One of the fastest phenomenon of electronic dynamics

The journal Nature publishes this week a study of electronic dynamics (“Direct observation of electron dynamics in the attosecond domain”). The participants of this study, together with other researchers, have been professors Daniel Sánchez-Portal and Pedro Miguel Etxenike from the Donostia International Physics Center (DIPC).


A researcher group of various German laboratories has done the experimental part of the study, and the theoretical explanation based on quantum physics of what has been observed has been done in DIPC (San Sebastian).

This work answers the following question: How long does it take an electron to travel from an atom to the next atom? The main conclusion is that the time required is much shorter than the time it could be measured until now. This study analyses the dynamics of electrons in the case of sulphur atoms laid on metal surfaces (ruthenium). Electrons jump from the sulphur to the metallic surface in 320 attoseconds approximately (1 attosecond is equivalent to 0,000000000000000001 seconds). In order to have an idea how small this number is, we could say that one attosecond at one second would be what a second would be at the age of the universe (about 14,000 millions of years).
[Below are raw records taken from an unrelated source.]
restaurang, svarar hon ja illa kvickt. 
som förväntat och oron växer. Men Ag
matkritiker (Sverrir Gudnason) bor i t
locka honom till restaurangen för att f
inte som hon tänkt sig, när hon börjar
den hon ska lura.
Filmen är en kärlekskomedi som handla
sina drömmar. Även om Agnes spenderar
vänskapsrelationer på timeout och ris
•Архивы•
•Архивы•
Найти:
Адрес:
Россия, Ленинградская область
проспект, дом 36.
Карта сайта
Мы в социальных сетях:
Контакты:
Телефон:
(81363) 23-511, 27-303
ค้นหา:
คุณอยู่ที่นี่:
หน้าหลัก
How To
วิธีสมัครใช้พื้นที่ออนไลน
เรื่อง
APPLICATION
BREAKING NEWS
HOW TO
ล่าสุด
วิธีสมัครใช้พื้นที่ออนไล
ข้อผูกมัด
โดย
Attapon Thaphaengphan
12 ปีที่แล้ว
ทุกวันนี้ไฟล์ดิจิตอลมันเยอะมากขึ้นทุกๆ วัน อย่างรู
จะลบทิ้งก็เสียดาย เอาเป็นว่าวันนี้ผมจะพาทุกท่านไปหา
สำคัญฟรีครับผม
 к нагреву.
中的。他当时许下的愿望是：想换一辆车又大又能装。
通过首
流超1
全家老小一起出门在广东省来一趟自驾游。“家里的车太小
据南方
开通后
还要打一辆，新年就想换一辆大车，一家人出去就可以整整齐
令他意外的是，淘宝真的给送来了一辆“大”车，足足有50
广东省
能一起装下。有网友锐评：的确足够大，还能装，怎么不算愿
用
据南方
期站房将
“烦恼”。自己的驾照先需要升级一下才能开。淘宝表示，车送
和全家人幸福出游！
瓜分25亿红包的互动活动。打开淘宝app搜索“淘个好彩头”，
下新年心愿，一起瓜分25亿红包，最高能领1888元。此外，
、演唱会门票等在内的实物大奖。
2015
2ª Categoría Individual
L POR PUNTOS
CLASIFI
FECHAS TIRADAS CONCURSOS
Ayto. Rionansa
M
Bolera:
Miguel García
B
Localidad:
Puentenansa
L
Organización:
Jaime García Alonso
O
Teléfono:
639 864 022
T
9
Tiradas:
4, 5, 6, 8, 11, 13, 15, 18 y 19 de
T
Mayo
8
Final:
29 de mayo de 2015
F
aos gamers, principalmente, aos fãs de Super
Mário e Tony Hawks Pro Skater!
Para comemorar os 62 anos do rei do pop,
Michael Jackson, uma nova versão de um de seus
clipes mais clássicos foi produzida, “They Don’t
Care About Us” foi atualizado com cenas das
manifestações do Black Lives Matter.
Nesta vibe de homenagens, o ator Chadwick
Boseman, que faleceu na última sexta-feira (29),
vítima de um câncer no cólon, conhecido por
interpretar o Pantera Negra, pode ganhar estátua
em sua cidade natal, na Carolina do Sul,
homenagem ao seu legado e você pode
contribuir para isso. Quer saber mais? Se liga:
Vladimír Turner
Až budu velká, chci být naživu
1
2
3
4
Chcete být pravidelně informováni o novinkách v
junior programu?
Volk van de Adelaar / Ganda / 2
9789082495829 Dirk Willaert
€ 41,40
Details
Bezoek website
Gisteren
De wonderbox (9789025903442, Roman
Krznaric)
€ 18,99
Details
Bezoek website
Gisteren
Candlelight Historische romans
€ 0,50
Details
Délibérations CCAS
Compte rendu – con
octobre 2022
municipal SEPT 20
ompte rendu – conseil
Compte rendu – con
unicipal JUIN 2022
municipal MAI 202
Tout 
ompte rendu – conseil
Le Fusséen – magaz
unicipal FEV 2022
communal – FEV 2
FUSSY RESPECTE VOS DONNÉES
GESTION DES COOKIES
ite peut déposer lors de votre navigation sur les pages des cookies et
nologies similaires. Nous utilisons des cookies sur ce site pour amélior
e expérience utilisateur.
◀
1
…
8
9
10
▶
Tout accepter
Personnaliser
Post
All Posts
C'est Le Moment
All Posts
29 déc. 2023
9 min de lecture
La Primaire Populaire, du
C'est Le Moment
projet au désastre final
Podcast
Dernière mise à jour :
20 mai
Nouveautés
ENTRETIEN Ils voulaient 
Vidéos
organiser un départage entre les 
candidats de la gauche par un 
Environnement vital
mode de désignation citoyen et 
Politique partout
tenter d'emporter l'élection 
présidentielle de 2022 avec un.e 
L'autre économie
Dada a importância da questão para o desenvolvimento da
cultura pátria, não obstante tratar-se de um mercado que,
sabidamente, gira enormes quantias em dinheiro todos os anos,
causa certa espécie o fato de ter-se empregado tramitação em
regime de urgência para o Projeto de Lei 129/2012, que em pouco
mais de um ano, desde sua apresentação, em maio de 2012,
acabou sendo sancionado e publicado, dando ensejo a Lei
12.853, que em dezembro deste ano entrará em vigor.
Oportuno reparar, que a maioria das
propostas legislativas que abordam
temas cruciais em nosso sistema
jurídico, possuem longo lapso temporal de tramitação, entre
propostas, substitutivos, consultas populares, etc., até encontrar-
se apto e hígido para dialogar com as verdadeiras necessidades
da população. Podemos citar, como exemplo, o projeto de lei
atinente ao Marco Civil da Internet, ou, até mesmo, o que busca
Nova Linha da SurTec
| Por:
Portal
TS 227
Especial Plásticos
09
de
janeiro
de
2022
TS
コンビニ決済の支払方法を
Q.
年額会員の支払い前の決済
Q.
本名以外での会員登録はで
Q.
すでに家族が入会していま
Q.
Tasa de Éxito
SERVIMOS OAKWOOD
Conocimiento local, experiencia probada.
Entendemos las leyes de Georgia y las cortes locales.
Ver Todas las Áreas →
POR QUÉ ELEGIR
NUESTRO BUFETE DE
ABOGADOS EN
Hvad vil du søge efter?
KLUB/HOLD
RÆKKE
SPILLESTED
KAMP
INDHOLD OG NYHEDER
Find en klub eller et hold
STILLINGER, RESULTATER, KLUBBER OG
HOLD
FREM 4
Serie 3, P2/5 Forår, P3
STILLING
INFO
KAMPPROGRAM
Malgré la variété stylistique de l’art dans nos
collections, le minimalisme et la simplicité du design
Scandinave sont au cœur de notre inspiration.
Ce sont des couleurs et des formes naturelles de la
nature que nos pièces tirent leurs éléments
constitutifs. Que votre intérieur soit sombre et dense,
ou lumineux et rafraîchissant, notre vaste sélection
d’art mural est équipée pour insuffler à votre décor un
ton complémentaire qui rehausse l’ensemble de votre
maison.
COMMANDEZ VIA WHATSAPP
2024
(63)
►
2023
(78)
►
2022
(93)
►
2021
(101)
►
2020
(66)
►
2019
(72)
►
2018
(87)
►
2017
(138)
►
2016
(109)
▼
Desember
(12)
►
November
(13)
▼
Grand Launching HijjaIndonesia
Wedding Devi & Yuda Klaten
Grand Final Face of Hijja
The main innovation of this work consists on the possibility to measure a charge transference time between an atom and a surface at attoseconds, and at the same time, two theory physicists of the University of the Basque Country (EHU) have worked out details of the process by means of quantum mechanics. This phenomenon is one of the fastest ever seen directly in the solid state physics, and it shows it is possible to obtain information about the dynamics of electrons with great resolution. In order to achieve such resolution it is necessary to use a precise measurement “device”, in this case, a clock that provides electronic transitions within the same atom.

The question about the time electrons require to travel between different atomic centres is very important for several phenomena. It is important to optimise the design of materials that will constitute future electronic devices (areas of nanoelectronic and molecular electronic). Particularly, the technique used allows to distinguish among different values of the electronic “spin” (giromagnetic ratio), and this opens new areas of study in the field of “spintronic”, a new electronics in which the key factor is not the electron charge as in the conventional electronics, but the spin. Charge transference processes are also essential for life (photosynthesis), energy production (photovoltaic cells) and, in general, for the photochemistry and electrochemistry.